相続放棄の手続き
相続放棄の申述は家庭裁判所で行わなければなりません。ただ単に、相続放棄をすると他の相続人に伝えれば良いわけではありませんので勘違いしないようにしましょう。
また、相続放棄の申述は、自分に相続が発生したことを知った日から3ヶ月以内にしなければなりません。この期間をすぎると相続の単純承認(相続を受け入れること)があったとみなされ、相続放棄をすることができなくなってしまうので、必ずこの期間内に手続きを行うようにしましょう。
家庭裁判所に提出する必要書類
上記のように、相続放棄の申述は家庭裁判所で行います。その際は、必要書類の提出を求められることになりますので、事前に準備をしておかなければなりません。

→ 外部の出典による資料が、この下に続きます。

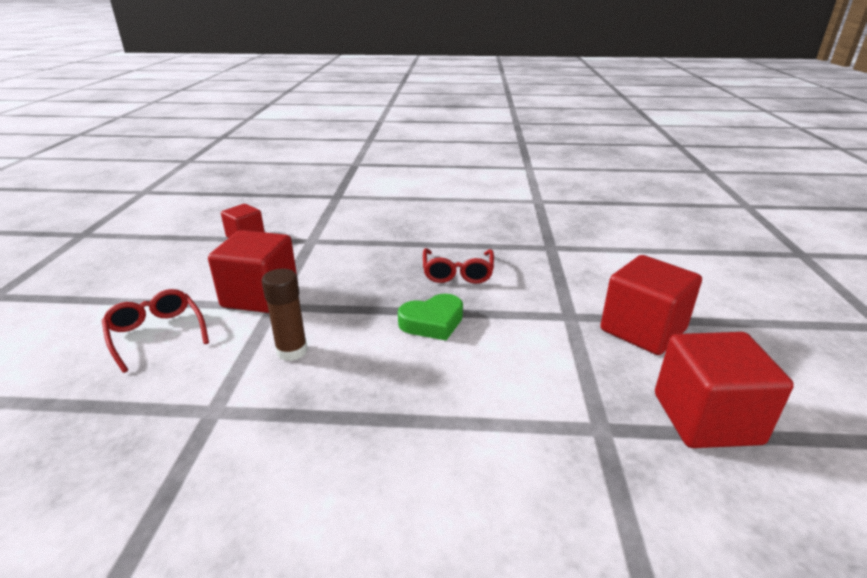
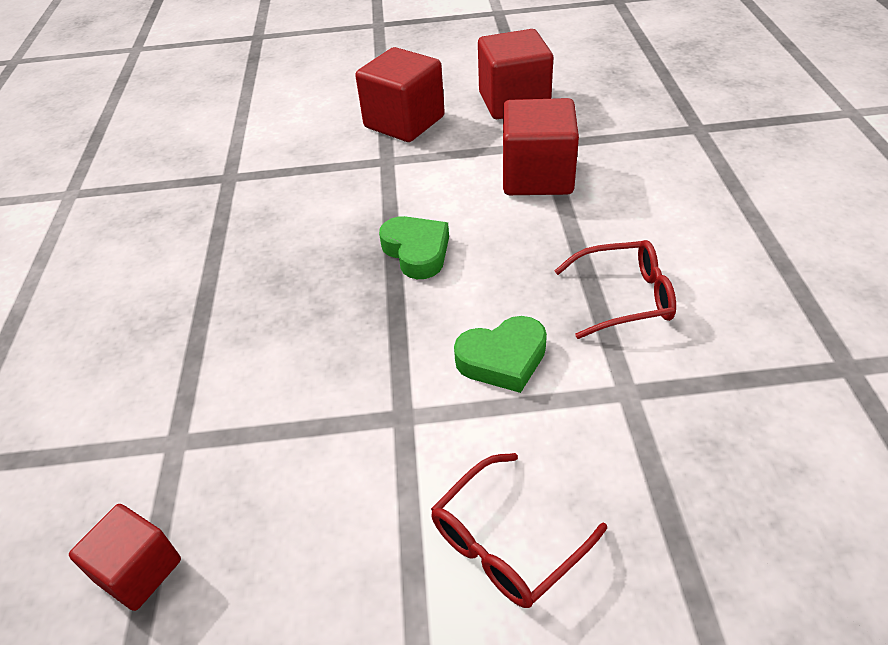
camera: 95 degrees left, 15 degrees up
(260, 296) = (378, 445): red cube -> red cube (537, 176)
(292, 351) = (503, 359): brown glue stick -> green heart
(457, 272) = (297, 247): red glasses -> red glasses (624, 297)

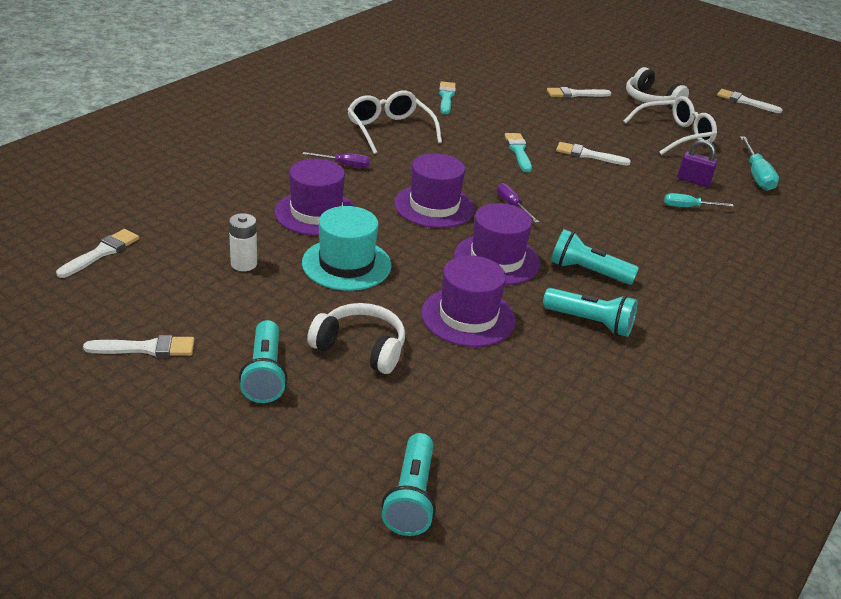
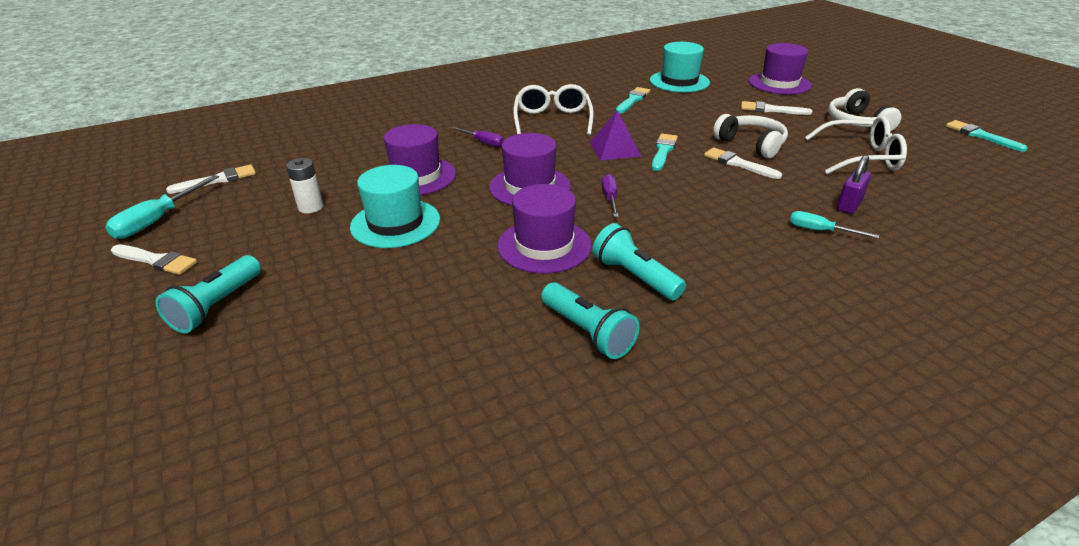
camera: 30 degrees right, 0 degrees up
(360, 348) = (324, 302): white headphones -> white headphones (751, 144)
(411, 497) = (197, 478): turquoise flashlight -> none
(468, 317) = (458, 295): purple hat -> purple hat (779, 83)
(472, 70) = (679, 81): none -> turquoise hat
(475, 155) = (615, 149): none -> purple pyramid
(693, 181) = (849, 205): purple padlock -> purple padlock turned 75 degrees clockwise
(745, 101) = (980, 136): white brush -> turquoise brush
(756, 175) = (942, 211): turquoise screwdriver -> turquoise screwdriver (158, 220)

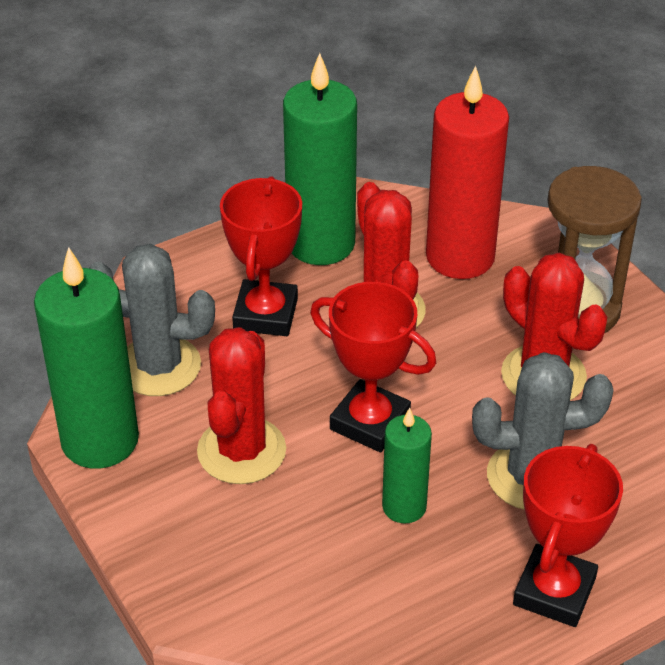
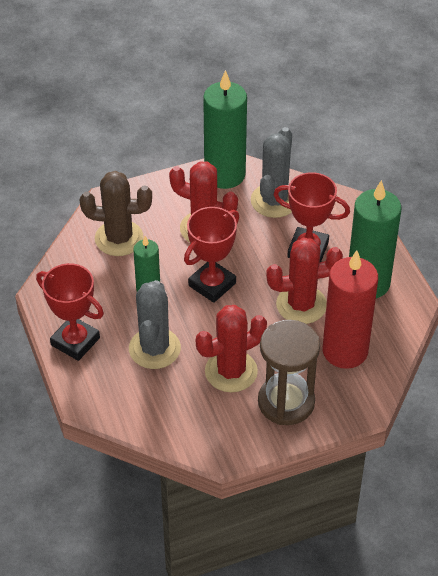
camera: 100 degrees right, 5 degrees up
(289, 572) = (119, 238): none -> brown cactus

主な必要書類は、被相続人の出生から死亡までの戸籍謄本、被相続人の死亡が記載されている住民票・または除票、相続人の戸籍謄本・住民票、といった公的な書類となっています。戸籍謄本であれば本籍地のある市区町村役場、住民票であれば住民届を出している市区町村役場からそれぞれ取り寄せることが可能です。これを3ヶ月以内に行う必要があります。
相続放棄後の財産管理義務に注意
なお、いくら相続放棄をしたからといって、相続財産の管理義務がすぐになくなるわけではないので注意しましょう。わざわざ財産目録まで作って本格的に管理をする必要はありませんが、次の相続人が相続財産の管理を行える状態になるまでは、自身の財産と同様の注意力で管理を継続する必要があります。もともとは相続人である自身が相続放棄をしたことによって、後順位の者に相続権が移ることもありますし、相続人が誰もいなくなれば相続財産管理人が選任されることになります。こういった者に対して財産の引き渡しが完了するまでは、いくら相続放棄をしたとはいえ、相続財産を野放しにしてしまわないように注意してください。
相続放棄の取り消しはできない点に注意
その他にも、相続放棄には注意しなければならないことがあります。
それは、原則として、相続放棄は後から取り消すことができないという点です。例外として、他の相続人がついた嘘など(詐称行為といいます)によって、相続放棄をしてしまった場合などは、騙されたことに気付いてから6ヶ月以内であれば取り消しが認められることがあります。しかし、こういった特別な事情がない場合、相続放棄を取り消すことはできません。よって、相続を知ってから3ヶ月という期間はじっくり検討する期間という意味で、熟慮期間と呼ばれています。取り返しのつかないことにならないように、熟慮してから相続放棄を行うようにしましょう。